PANDEGLANG– Tubuh Saonah terasa lemas. Ia tak kuat lagi untuk berdiri. Sejumlah tetangga membopongnya. Mereka membawa wanita 80 tahun itu ke tenda ungu yang sudah berdiri tepat di depan rumah barunya, Desa Cikoneng, Kecamatan Mandalawangi, Pandeglang.

Rabu (10/3), akan menjadi momen yang tak bisa dilupakan Saonah dan keluarga. Di pagi yang cukup cerah, BMI menyerahkan hibah rumah siap huni (HRSH) untuk Saonah. Sebelum acara, air mata Saonah terus berlinangan. Dengan suara yang lemah, Saonah memanggil nama anak keduanya. Ia ingin anak keduanya ikut berbahagia dalam acara kemarin. “Enoook… Enook,” sebut Saonah.

Sehari, BMI Serahkan Tiga HRSH Sekaligus. Selengkapnya baca di: Rabu Berkah, Koperasi BMI Bagi 3 Rumah Gratis

Enok adalah panggilan kecil bagi putri keduanya, Siti Fatimah. Sosoknya pemalu dan hampir setiap hari, Enok jarang muncul di depan para tetangganya.
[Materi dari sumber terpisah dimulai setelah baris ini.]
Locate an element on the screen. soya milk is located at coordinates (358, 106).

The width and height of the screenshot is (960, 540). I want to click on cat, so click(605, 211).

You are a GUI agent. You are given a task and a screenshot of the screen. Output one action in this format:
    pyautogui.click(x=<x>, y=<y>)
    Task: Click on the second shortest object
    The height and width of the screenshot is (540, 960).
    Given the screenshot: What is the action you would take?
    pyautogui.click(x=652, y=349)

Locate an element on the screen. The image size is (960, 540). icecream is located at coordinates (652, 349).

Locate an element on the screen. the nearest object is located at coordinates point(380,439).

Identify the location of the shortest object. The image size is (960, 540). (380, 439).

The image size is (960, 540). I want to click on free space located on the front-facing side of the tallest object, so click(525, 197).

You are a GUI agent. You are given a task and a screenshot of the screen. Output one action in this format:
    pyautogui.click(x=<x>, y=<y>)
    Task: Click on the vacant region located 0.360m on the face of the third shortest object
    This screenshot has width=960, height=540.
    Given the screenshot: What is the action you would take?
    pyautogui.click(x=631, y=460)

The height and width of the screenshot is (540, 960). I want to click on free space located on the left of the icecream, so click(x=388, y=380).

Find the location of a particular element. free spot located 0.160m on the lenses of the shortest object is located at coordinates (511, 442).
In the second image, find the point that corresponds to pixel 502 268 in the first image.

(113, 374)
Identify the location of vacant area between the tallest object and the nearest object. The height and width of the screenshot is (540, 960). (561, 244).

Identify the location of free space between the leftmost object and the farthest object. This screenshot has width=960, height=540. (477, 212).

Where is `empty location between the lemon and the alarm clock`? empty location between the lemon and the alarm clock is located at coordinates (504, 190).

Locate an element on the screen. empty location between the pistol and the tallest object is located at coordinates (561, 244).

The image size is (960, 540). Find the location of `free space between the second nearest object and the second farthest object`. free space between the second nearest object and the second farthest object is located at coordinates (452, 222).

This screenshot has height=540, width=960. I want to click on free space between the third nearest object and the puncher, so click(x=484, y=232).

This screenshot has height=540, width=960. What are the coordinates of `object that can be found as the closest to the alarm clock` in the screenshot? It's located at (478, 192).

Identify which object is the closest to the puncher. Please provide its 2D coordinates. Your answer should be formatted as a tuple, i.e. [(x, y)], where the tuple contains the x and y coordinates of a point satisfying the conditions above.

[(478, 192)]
Penyebabnya adalah penyakit kusta yang dideritanya sejak usia 10 tahun. Penyakit itu telah memakan habis pergelangan tangan dan sebagian kakinya.

Penyakit ini pun sudah menjalar ke wajahnya. Penyakit itu merangkum semua kesedihan Enok. Kusta membuat Enok tetap melajang hingga usianya menginjak 45 tahun. Sifat pemalunya juga ia perlihatkan dalam acara kemarin, masker menutupi hampir semua wajahnya dan gamis orange membungkus tangan dan kakinya.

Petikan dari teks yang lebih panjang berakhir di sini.